Lay out the records below as a JSON list of strings, one string per line, beginning with the line that contains "family: Ceratopogonidae" and running through the end of the records. Omit blank lines and leave the pictures out.
— BEGIN Information given —
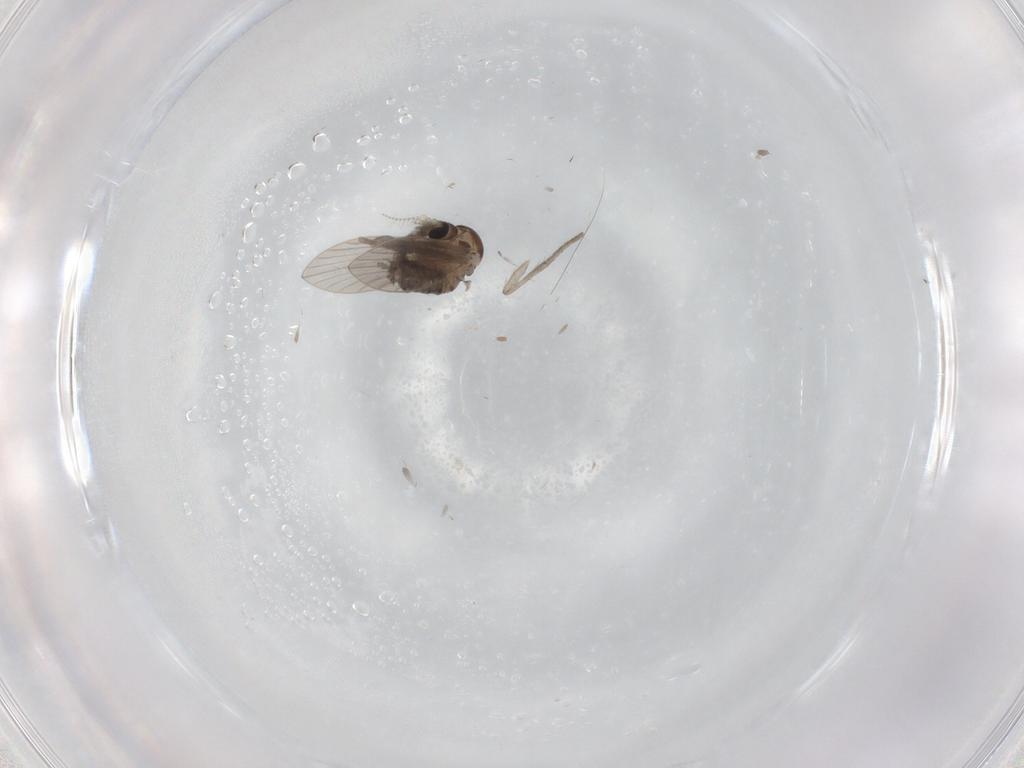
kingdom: Animalia
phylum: Arthropoda
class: Insecta
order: Diptera
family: Psychodidae
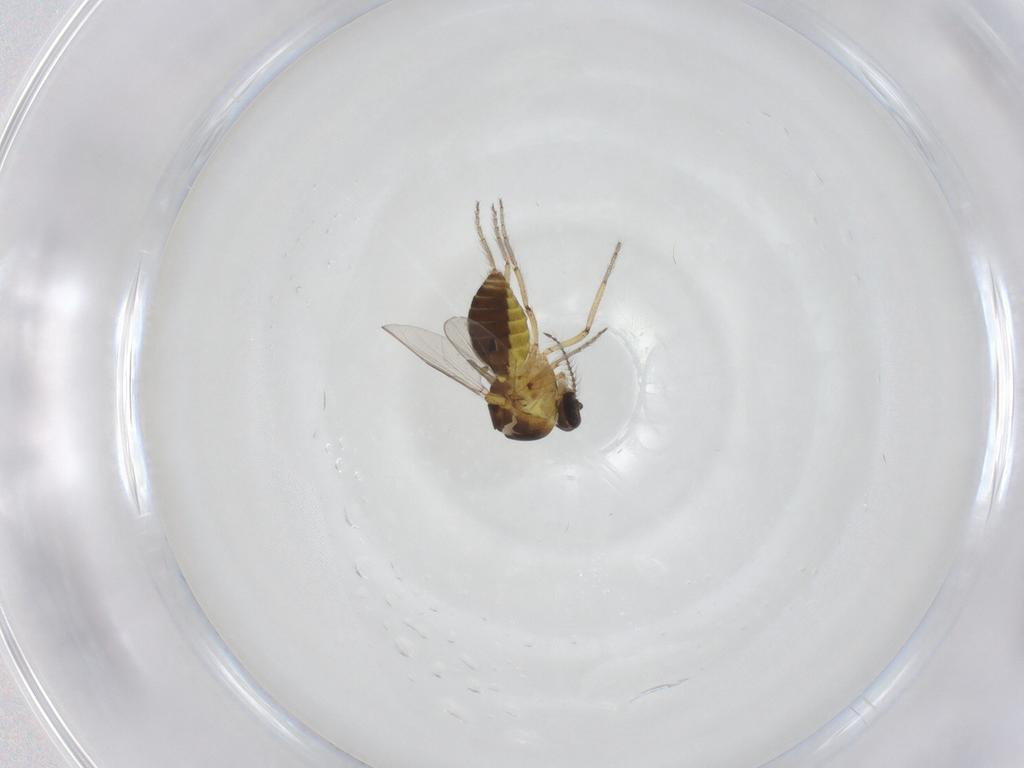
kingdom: Animalia
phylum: Arthropoda
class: Insecta
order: Diptera
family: Ceratopogonidae
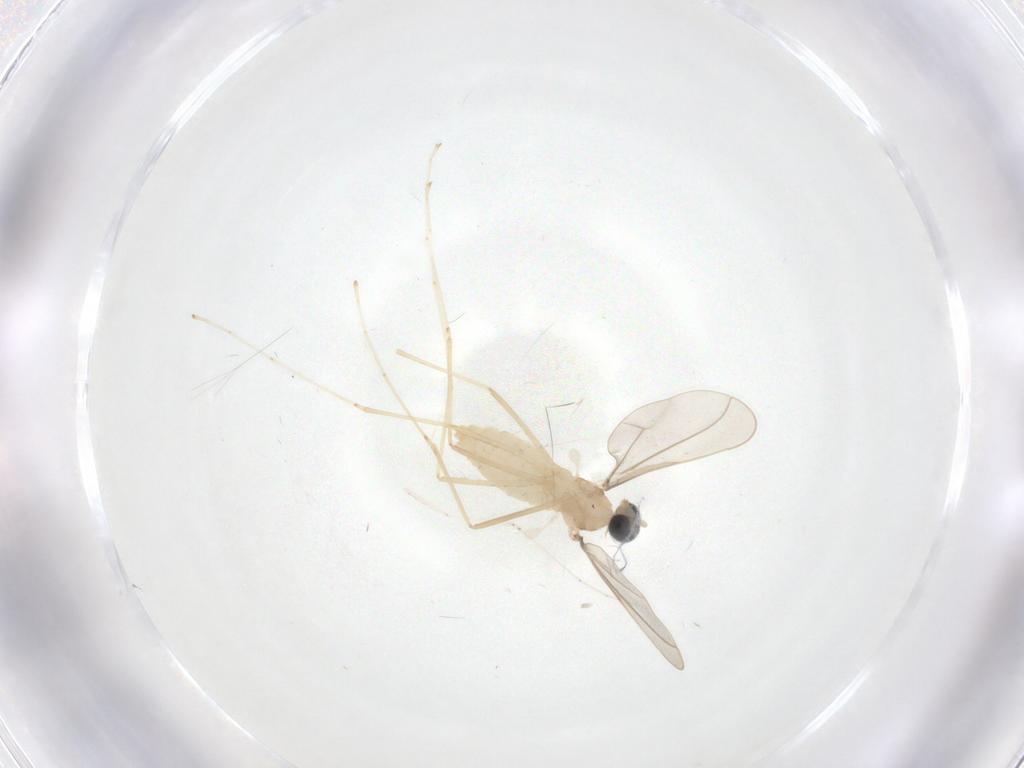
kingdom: Animalia
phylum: Arthropoda
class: Insecta
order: Diptera
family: Cecidomyiidae
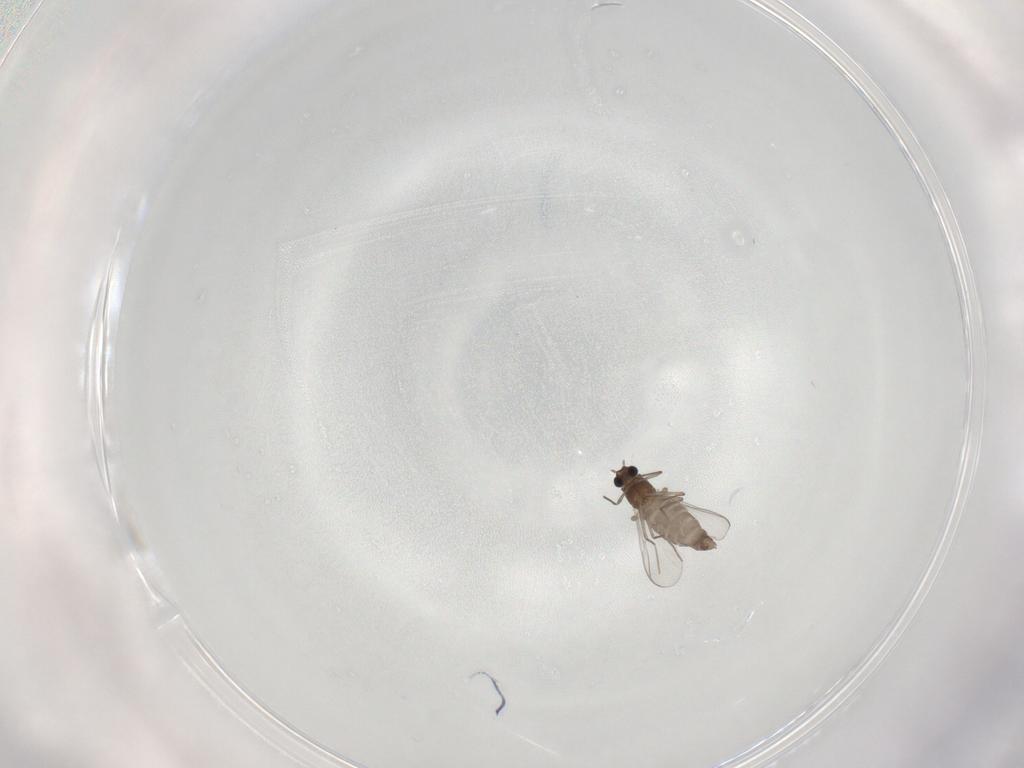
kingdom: Animalia
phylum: Arthropoda
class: Insecta
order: Diptera
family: Chironomidae
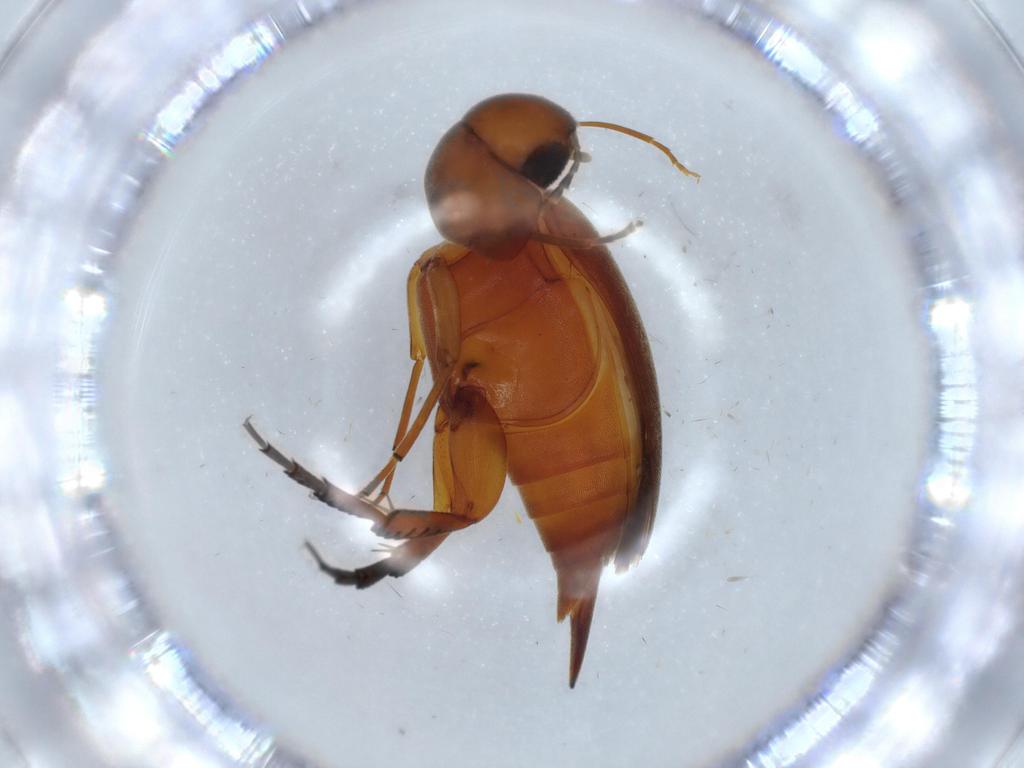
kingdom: Animalia
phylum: Arthropoda
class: Insecta
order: Coleoptera
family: Mordellidae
— END Information given —
▶ _Response to this exercise_
[
  "family: Ceratopogonidae",
  "kingdom: Animalia",
  "phylum: Arthropoda",
  "class: Insecta",
  "order: Diptera",
  "family: Cecidomyiidae",
  "kingdom: Animalia",
  "phylum: Arthropoda",
  "class: Insecta",
  "order: Diptera",
  "family: Chironomidae",
  "kingdom: Animalia",
  "phylum: Arthropoda",
  "class: Insecta",
  "order: Coleoptera",
  "family: Mordellidae"
]